The former employees are also using their Thamee stashes as an excuse to stay in touch. On a staffwide WhatsApp chat Wang calls “a little support group,” they are sharing cooking tips and photos of their creations alongside memes and updates from the mayor. “There’s a lot of, ‘Hey what do I do with the duck, I’ve never seen a duck before,’ ” from the front-of-house staff, Law-Yone said. “Invariably, one of the cooks will say, ‘It’s already been confit-ed, just warm it up!’ ”

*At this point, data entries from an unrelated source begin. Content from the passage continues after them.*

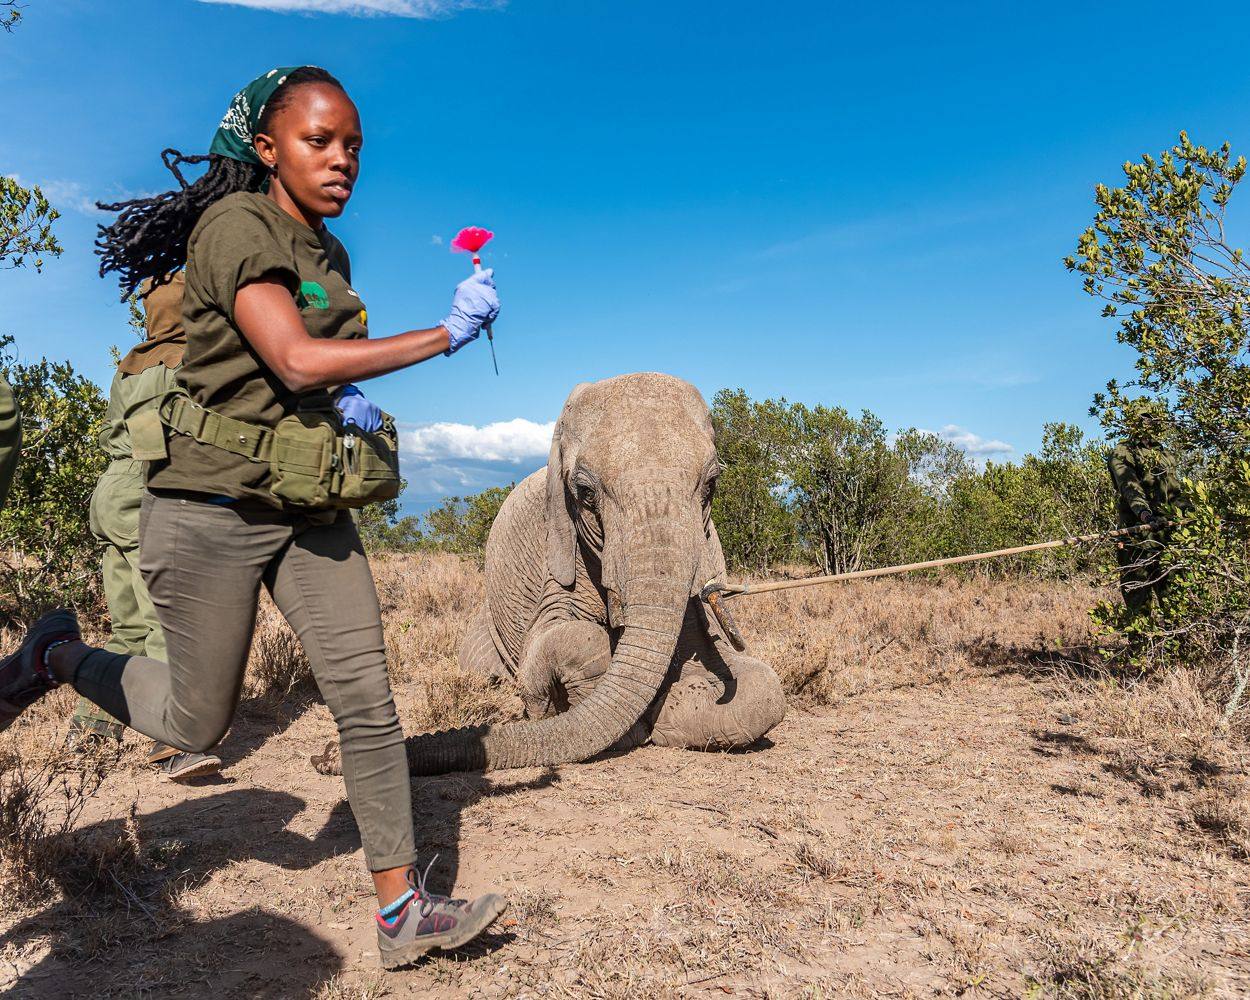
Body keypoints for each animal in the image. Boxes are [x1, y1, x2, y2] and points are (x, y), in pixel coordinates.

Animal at [312, 373, 786, 777]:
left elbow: (758, 689)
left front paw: (670, 708)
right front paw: (570, 705)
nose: (324, 755)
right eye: (586, 494)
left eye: (711, 486)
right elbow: (562, 634)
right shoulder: (559, 551)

“We’re all a bit naturally competitive, so now we have elevated to this level of plating our breakfasts really nicely,” Bijani said. “Even if it’s just eggs and bacon, we’re making it extra nice so we can post it on the WhatsApp. So I made hot dogs and mac ’n’ cheese, but I shingled the hot dog against the mac ’n’ cheese, so it looked real chef-y.”
They’re also making meals they learned from Law-Yone. “Nine months ago, myself included—we had no idea about Burmese food,” Lee said. “And now, Chef Jojo gets to see her whole staff making Burmese-inspired food. That’s what touches me the most—when she started this, no one knew what mohinga was,” he said, referring to the catfish stew widely considered the national dish of Burma. “Now, people are making their riffs on mohinga at home.”